**ЧТО СДЕЛАТЬ**
Допишите размышления о фильме-воспоминании про Евгения Урбанского, которые приведены ниже. Начните сразу после их последней фразы.

**ОТРЫВОК ТЕКСТА**
= = = = =

Гори, гори, моя звезда...

Ты у меня одна заветная –

Другой не будет никогда...





Долго, долго это тянется – экранное время без изображения еще спрессовывается, – долго беззащитный голос поет оттуда... Его голос, Жени.

Потом появляется магнитофон с докручивающимися дисками.

Стол с магнитофоном уходит в глубину. За столом двое – печально

и внимательно слушают. Один из них – Василий Ливанов – встает

и говорит такую фразу, не с начала, а с середины, необязательную, неотработанную и трогающую душу: – У него были удачные фильмы и не очень удачные...

Отмечаешь еще раз про себя: Ливанов совсем не похож на актера. Современный молодой человек, филолог, физик, серьезный журналист. И речь у него совсем не актерская. Хорошо. Грустно и хорошо...

Интонация найдена, жду рассказа о человеке, которого я тоже знал, об актере, который не так уж и много сделал, но занял какое-то очень заметное место и среди товарищей по работе и в сознании зрителей.

Ворвалась музыка, пошли титры, появилась объемная эмблема «Мосфильма», мухинские «Рабочий и колхозница» начали медленно поворачиваться к нам лицом...

Потом, когда пошли встречи с людьми, знавшими его, дружившими с ним, работавшими, Иннокентий Смоктуновский скажет: «...о нем надо правду, только правду...» Но приподнятая киножурнальнопатетическая музыка, ударившая после необязательного и подкупающе естественного разговора Василия Ливанова, уже работала не на правду о нем, а на легенду.

Трагическая гибель Евгения Урбанского сделала возникновение легенды о нем неизбежным. То, что погиб он на съемке фильма, определило ее как кинолегенду. Продолжу дальше – как легенду о

з а м а н ч и в о

трагической гибели кинозвезды.

Но когда солдат погибает на поле боя, артист на сцене, киноартист на съемке, нужно невероятное мужество решившимся рассказать об этом. Мужество для того, чтобы противостоять надвигающейся на них со всех сторон общей жажде красивой легенды.

Начало фильма работало на правду, музыка, начавшаяся вместе с титрами, – на такую легенду.

Устоят ли создатели фильма-воспоминания перед ее несокрушимым романсово-трогательным натиском?

= = = = =

**МАТЕРИАЛ**
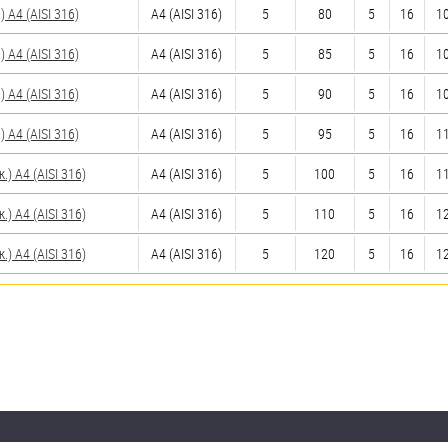
A4 (AISI 316)
A4 (AISI 316)
5
80
5
16
10
A4 (AISI 316)
A4 (AISI 316)
5
85
5
16
10
A4 (AISI 316)
A4 (AISI 316)
5
90
5
16
10
A4 (AISI 316)
A4 (AISI 316)
5
95
5
16
11
 A4 (AISI 316)
A4 (AISI 316)
5
100
5
16
11
 A4 (AISI 316)
A4 (AISI 316)
5
110
5
16
12
 A4 (AISI 316)
A4 (AISI 316)
5
120
5
16
12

= = = = =

**РЕЗУЛЬТАТ**
А Женя не был кинозвездой. Слава богу не был.

Помню, давно уже, учеником школы-студии МХАТ он забегал в кафе «Артистическое», что напротив, выпить кофе, съесть сосисок. Нескладный, размашистый, неотесанный. Неустоявшийся. В те годы «Артистическое» ежедневно посещали молодые художники, артисты, журналисты, критики – возникало что-то вроде знаменитой «Ротонды». Там разговаривали об искусстве, даже писали статьи, там я с ним познакомился. Потом он снялся в «Коммунисте», его на редкость характерное лицо все сразу узнавали, перешептывались. Ему до этого было мало дела, он врывался в кафе так стремительно, точно хотел с ходу пробить стенку. Напор, бушевавший в нем и не всегда симпатично проявлявшийся вовне, был устрашающим.

Как-то из-за соседнего столика посмотрели украдкой на его девушку (свидания он тоже, как и мы все, назначал в кафе). Женя встал красный весь от распиравшего его гнева: Что ты смотришь... а ну, пойди сюда!

Он мог бы убить, честное слово. Еле замяли. Кто знал тогда, что в нем есть и зыбкая важность, мягкость, забота. А может быть, это проснулось в нем потом, взросло, обласканное пониманием?

Этот гнев я узнал в нем, когда обстоятельства столкнули нас в работе. Обсуждали с труппой театра имени Станиславского спектакль «Ученик дьявола». Он играл в нем главную роль. Я бранил его руки (у него были колоссальные, обезьяньи руки). Не зная, куда девать их, он их «обыгрывал», по-актерски лелеял, демонстрировал. Вообще он любил мускульное напряжение на сцене. В другом спектакле, смакуя, делал стойку. Как сдержать свою силу, загнать ее в изящные формы сценической пластики, подчинить внутренним задачам образа, он еще не знал. Его называли «фактурным» актером. Он мучительно искал выхода из этой «фактурности», знал, что задачи его не в том.

Природа наградила его данными поразительными – он был идеальным (для своего времени) социальным героем. Об этом в фильме хорошо и просто говорит Юлий Райзман, чье выступление работает не на легенду – на правду. Он был социальным героем середины шестидесятых годов, когда от такого героя, как никакая другая, потребовалась тема духовной и физической стойкости и верности самому себе. Верности, несмотря ни на что, даже если все против тебя. Это было время, когда укрупнился масштаб личности человека, которого принято было называть простым или рядовым. Его личность входила в ряд «исторических».

Но в театре он играл другие роли, да и социальный герой выглядит в театре по-иному. И здесь у него не все получалось. Ничего равного образу Василия Губанова на сцене он не создал. Надо сказать правду. Тем более, он сам это знал. И знал он еще то, что в кино не все можно отнести к его, Урбанского, заслугам. Он понимал, сколько людей – и раньше всего режиссеры создают вместе с ним его образ. Он об этом говорил, кричал. Требовал правды, просил «начистоту». Поэтому он возмущался, когда критики сравнивали его на экране с ним на сцене. («В „Коммунисте“, – говорил он, – есть у меня две хорошие сцены, две, две! Понимаете! Остальное Райзмана!»)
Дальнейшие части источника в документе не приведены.